§ **How to complete this task**
Without including any pictures, write out all the entries exactly.

§ **Stored data**
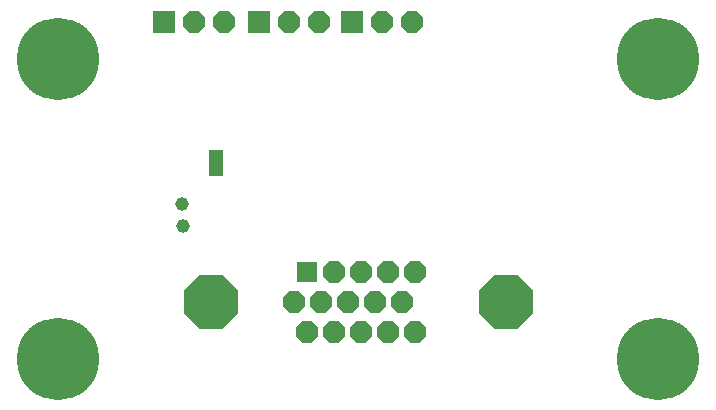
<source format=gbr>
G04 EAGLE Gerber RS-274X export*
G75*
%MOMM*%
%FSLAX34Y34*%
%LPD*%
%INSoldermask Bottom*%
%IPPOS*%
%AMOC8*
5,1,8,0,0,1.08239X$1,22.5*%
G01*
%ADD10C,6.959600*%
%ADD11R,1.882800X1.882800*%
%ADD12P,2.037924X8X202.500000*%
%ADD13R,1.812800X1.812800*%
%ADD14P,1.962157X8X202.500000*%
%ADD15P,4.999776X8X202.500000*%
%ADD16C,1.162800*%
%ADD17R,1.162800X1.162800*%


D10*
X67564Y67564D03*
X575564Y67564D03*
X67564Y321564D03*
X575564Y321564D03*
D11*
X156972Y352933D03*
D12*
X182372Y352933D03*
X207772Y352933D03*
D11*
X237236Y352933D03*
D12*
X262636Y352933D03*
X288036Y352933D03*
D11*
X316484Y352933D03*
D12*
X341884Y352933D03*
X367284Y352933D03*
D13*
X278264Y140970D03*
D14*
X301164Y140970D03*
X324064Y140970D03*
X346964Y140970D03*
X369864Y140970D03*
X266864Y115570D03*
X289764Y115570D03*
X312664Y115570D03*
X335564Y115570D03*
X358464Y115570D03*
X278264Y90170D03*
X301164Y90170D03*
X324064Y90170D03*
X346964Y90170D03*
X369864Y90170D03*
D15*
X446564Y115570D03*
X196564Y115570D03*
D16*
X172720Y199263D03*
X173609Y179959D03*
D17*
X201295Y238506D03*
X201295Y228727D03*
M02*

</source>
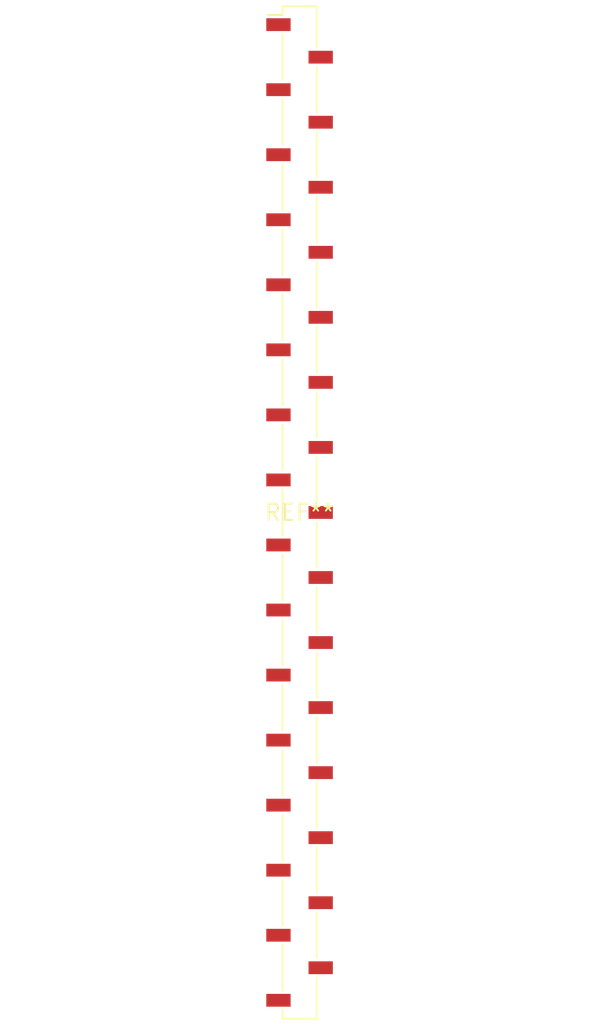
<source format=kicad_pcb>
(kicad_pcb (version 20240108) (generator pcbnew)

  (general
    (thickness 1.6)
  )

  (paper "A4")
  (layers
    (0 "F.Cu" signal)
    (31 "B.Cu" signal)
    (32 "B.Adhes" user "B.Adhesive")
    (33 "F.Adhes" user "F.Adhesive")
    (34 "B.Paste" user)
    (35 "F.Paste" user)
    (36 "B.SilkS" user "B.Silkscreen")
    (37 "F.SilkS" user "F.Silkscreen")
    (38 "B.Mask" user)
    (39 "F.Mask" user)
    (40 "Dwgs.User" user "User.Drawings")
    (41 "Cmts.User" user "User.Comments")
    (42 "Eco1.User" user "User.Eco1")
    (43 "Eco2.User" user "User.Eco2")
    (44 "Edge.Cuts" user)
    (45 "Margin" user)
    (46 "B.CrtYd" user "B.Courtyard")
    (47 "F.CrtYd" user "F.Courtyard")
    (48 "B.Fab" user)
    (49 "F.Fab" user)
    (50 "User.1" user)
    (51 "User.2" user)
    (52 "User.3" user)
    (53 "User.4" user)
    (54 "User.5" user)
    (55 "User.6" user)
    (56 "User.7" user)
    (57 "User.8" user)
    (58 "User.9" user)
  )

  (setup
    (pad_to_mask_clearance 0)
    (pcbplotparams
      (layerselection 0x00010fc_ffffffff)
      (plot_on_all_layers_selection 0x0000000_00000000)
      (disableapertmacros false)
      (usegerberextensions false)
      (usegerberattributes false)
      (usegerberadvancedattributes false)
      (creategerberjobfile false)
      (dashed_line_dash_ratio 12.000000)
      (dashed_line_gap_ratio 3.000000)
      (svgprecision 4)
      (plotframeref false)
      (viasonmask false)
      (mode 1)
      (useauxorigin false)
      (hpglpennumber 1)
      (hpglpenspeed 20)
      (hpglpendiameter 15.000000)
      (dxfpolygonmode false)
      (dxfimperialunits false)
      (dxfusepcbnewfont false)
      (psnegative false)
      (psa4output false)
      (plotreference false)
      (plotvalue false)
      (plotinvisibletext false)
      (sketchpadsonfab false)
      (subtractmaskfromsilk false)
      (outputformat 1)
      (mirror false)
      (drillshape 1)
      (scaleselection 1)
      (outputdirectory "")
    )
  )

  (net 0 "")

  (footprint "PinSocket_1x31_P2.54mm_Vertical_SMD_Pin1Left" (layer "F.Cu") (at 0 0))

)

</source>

§ **Solved exercise**
<source format=gbr>
G04 EAGLE Gerber RS-274X export*
G75*
%MOMM*%
%FSLAX34Y34*%
%LPD*%
%INSoldermask Bottom*%
%IPPOS*%
%AMOC8*
5,1,8,0,0,1.08239X$1,22.5*%
G01*
%ADD10C,6.959600*%
%ADD11R,1.882800X1.882800*%
%ADD12P,2.037924X8X202.500000*%
%ADD13R,1.812800X1.812800*%
%ADD14P,1.962157X8X202.500000*%
%ADD15P,4.999776X8X202.500000*%
%ADD16C,1.162800*%
%ADD17R,1.162800X1.162800*%


D10*
X67564Y67564D03*
X575564Y67564D03*
X67564Y321564D03*
X575564Y321564D03*
D11*
X156972Y352933D03*
D12*
X182372Y352933D03*
X207772Y352933D03*
D11*
X237236Y352933D03*
D12*
X262636Y352933D03*
X288036Y352933D03*
D11*
X316484Y352933D03*
D12*
X341884Y352933D03*
X367284Y352933D03*
D13*
X278264Y140970D03*
D14*
X301164Y140970D03*
X324064Y140970D03*
X346964Y140970D03*
X369864Y140970D03*
X266864Y115570D03*
X289764Y115570D03*
X312664Y115570D03*
X335564Y115570D03*
X358464Y115570D03*
X278264Y90170D03*
X301164Y90170D03*
X324064Y90170D03*
X346964Y90170D03*
X369864Y90170D03*
D15*
X446564Y115570D03*
X196564Y115570D03*
D16*
X172720Y199263D03*
X173609Y179959D03*
D17*
X201295Y238506D03*
X201295Y228727D03*
M02*

</source>
<source format=kicad_pcb>
(kicad_pcb (version 20240108) (generator pcbnew)

  (general
    (thickness 1.6)
  )

  (paper "A4")
  (layers
    (0 "F.Cu" signal)
    (31 "B.Cu" signal)
    (32 "B.Adhes" user "B.Adhesive")
    (33 "F.Adhes" user "F.Adhesive")
    (34 "B.Paste" user)
    (35 "F.Paste" user)
    (36 "B.SilkS" user "B.Silkscreen")
    (37 "F.SilkS" user "F.Silkscreen")
    (38 "B.Mask" user)
    (39 "F.Mask" user)
    (40 "Dwgs.User" user "User.Drawings")
    (41 "Cmts.User" user "User.Comments")
    (42 "Eco1.User" user "User.Eco1")
    (43 "Eco2.User" user "User.Eco2")
    (44 "Edge.Cuts" user)
    (45 "Margin" user)
    (46 "B.CrtYd" user "B.Courtyard")
    (47 "F.CrtYd" user "F.Courtyard")
    (48 "B.Fab" user)
    (49 "F.Fab" user)
    (50 "User.1" user)
    (51 "User.2" user)
    (52 "User.3" user)
    (53 "User.4" user)
    (54 "User.5" user)
    (55 "User.6" user)
    (56 "User.7" user)
    (57 "User.8" user)
    (58 "User.9" user)
  )

  (setup
    (pad_to_mask_clearance 0)
    (pcbplotparams
      (layerselection 0x00010fc_ffffffff)
      (plot_on_all_layers_selection 0x0000000_00000000)
      (disableapertmacros false)
      (usegerberextensions false)
      (usegerberattributes false)
      (usegerberadvancedattributes false)
      (creategerberjobfile false)
      (dashed_line_dash_ratio 12.000000)
      (dashed_line_gap_ratio 3.000000)
      (svgprecision 4)
      (plotframeref false)
      (viasonmask false)
      (mode 1)
      (useauxorigin false)
      (hpglpennumber 1)
      (hpglpenspeed 20)
      (hpglpendiameter 15.000000)
      (dxfpolygonmode false)
      (dxfimperialunits false)
      (dxfusepcbnewfont false)
      (psnegative false)
      (psa4output false)
      (plotreference false)
      (plotvalue false)
      (plotinvisibletext false)
      (sketchpadsonfab false)
      (subtractmaskfromsilk false)
      (outputformat 1)
      (mirror false)
      (drillshape 1)
      (scaleselection 1)
      (outputdirectory "")
    )
  )

  (net 0 "")

  (footprint "PinSocket_1x31_P2.54mm_Vertical_SMD_Pin1Left" (layer "F.Cu") (at 0 0))

)

</source>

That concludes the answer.